Anatomy for Breast Cancer Treatment

This video is for women looking to have a basic understanding of anatomy so they can make sense of mammogram and ultrasound reports that locate an abnormality.We also discuss some aspects of anatomy that are important for breast cancer treatment.

Read the full video transcript below:

In this video, we'll talk about the aspects of breast anatomy that are important for understanding the results of your ultrasound and mammogram, as well as the anatomical considerations that come into play when planning breast cancer treatment.

First, if your doctor ever shows you an image of a result of a mammogram or an MRI, you should understand that the left is over here, and the right is over here because you, the patient, are in the screen looking back at us.

To make things simple and easily transferable between hospital systems, each breast is divided into four quadrants: upper outer, lower outer, lower inner, and upper inner quadrant. Ultrasound reports locate abnormalities based on where they would fall on the face of a clock.

Note that the outer aspect of the breast on the left is the 3 o’clock position, whereas on the right, the outer aspect of the breast is the 9 o’clock position. Under normal circumstances, fluid in the breast drains to lymph nodes in the armpit and just above the clavicle, also known as the collarbone.

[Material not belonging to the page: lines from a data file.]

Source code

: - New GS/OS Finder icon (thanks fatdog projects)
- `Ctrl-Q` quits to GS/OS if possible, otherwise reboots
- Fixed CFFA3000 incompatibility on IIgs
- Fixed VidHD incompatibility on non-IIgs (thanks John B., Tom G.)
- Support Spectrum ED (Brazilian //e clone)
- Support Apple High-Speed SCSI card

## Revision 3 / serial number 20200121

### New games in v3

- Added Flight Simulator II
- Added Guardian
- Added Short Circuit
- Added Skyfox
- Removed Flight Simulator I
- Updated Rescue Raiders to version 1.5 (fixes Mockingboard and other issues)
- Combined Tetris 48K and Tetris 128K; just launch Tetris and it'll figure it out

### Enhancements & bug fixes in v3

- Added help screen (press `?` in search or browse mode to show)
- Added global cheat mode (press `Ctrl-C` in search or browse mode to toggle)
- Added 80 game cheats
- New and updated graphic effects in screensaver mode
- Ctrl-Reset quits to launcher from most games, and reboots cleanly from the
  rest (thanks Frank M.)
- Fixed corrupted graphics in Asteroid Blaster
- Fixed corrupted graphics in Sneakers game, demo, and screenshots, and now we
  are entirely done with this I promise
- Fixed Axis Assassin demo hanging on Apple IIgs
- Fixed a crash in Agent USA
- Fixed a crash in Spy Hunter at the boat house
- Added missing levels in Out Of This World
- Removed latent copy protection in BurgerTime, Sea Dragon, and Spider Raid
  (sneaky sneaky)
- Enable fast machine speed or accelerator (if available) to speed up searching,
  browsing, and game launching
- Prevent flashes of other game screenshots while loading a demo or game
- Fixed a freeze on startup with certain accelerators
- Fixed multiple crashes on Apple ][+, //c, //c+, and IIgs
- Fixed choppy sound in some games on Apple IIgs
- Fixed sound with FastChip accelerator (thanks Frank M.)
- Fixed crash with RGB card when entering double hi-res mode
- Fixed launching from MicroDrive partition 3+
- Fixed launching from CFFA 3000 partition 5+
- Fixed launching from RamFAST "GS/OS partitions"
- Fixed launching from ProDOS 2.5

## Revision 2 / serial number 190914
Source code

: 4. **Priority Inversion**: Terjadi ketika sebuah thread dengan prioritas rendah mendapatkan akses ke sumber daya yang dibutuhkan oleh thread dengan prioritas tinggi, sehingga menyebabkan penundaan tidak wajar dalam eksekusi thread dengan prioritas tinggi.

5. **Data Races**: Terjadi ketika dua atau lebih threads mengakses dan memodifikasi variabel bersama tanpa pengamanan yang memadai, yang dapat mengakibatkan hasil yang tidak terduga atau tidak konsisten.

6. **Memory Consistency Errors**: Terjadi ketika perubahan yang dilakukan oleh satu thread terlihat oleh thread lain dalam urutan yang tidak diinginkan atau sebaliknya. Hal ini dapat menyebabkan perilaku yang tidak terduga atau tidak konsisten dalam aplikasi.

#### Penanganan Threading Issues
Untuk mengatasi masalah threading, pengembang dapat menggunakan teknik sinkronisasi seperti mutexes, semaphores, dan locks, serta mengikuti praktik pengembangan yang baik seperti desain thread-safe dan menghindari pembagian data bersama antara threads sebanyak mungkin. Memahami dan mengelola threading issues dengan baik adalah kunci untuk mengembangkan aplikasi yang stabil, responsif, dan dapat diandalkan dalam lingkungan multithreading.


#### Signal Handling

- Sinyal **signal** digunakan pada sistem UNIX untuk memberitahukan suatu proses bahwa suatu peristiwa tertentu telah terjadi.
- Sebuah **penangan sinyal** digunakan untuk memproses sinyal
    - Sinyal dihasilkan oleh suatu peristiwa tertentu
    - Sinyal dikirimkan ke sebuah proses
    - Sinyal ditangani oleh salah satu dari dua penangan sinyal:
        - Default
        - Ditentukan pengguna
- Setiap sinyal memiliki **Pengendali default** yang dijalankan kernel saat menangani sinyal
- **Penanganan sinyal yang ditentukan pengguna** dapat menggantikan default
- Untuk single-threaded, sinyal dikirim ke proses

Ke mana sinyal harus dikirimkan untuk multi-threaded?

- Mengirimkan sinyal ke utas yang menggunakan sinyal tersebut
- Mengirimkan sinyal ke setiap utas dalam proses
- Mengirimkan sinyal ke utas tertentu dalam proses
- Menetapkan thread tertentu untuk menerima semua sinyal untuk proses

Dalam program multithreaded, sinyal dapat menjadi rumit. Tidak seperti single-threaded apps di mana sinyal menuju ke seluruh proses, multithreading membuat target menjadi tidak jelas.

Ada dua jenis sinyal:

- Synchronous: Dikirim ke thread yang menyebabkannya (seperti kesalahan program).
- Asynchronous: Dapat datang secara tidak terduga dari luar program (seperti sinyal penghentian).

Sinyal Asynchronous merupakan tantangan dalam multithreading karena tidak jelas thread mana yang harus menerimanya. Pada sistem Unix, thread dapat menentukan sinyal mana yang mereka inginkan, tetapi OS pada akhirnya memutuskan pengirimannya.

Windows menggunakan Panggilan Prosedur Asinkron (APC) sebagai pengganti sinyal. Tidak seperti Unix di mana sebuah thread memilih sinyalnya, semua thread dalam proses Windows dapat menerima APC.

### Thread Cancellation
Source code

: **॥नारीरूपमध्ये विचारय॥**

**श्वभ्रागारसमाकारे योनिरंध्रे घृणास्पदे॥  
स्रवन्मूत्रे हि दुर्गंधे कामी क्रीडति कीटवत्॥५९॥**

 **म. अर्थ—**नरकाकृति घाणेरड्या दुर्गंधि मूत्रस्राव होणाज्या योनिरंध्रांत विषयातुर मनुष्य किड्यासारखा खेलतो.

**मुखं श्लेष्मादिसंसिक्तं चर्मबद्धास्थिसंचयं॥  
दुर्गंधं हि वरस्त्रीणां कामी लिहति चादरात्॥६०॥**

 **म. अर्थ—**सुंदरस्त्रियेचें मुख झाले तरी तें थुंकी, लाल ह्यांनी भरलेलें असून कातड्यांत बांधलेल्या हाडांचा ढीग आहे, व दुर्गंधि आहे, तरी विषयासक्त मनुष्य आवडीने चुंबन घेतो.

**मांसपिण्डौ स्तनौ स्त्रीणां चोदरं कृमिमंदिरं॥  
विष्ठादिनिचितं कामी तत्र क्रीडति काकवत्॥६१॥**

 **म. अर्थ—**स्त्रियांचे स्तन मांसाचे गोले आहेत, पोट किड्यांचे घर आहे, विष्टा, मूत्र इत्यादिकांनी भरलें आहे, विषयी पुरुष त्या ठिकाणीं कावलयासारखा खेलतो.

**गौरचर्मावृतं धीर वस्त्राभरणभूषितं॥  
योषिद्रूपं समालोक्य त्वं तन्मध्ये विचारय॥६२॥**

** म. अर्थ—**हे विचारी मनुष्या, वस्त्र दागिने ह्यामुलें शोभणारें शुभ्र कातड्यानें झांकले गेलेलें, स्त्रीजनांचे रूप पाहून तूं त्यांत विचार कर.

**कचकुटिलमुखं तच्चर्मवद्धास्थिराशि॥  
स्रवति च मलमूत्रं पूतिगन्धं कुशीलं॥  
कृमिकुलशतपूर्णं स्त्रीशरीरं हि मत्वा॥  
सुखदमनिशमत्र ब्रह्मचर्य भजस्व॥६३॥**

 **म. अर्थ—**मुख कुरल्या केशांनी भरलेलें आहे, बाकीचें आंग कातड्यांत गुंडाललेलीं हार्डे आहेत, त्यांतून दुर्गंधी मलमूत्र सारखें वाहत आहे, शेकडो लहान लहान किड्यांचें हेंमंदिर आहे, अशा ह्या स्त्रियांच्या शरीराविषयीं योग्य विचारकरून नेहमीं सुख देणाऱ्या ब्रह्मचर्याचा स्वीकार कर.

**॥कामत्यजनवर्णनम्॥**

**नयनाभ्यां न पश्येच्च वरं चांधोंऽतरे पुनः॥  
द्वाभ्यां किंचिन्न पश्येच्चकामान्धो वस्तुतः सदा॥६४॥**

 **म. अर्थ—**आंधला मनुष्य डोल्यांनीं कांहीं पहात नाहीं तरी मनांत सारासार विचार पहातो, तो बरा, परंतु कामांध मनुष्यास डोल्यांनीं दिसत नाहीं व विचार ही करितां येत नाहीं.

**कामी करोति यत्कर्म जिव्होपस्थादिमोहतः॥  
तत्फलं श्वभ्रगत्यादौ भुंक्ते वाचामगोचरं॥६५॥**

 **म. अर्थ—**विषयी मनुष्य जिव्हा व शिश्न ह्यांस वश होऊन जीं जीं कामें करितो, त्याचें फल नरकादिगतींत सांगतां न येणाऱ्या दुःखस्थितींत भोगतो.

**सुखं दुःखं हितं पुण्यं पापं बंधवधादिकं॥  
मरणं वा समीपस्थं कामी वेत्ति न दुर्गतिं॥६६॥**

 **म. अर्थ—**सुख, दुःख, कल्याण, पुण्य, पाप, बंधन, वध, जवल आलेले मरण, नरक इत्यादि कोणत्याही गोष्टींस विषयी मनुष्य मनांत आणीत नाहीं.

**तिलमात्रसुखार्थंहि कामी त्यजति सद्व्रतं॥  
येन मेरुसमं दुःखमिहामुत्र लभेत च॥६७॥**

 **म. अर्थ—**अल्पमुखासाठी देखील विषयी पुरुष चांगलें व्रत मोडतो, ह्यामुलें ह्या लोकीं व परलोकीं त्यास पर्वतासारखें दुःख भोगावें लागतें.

If there are cancer cells in the breast, they can also follow this pattern of spread, and this can be important both for surgery as well as for radiation and chemotherapy. 

Just beneath the breast are the muscles, bones, and nerves of the chest wall. The muscles are the pectoralis muscles, the nerves are in between the ribs, and the bones are, of course, the ribs themselves. 

Just deep to the chest wall are the lungs, of course, one on each side. The heart lies between the lungs but extends mostly to the left side of the chest.

The location of the heart can be a factor in planning radiation therapy for women with left-sided breast cancer. 

This is not medical advice. Talk to your doctor before making any medical decisions.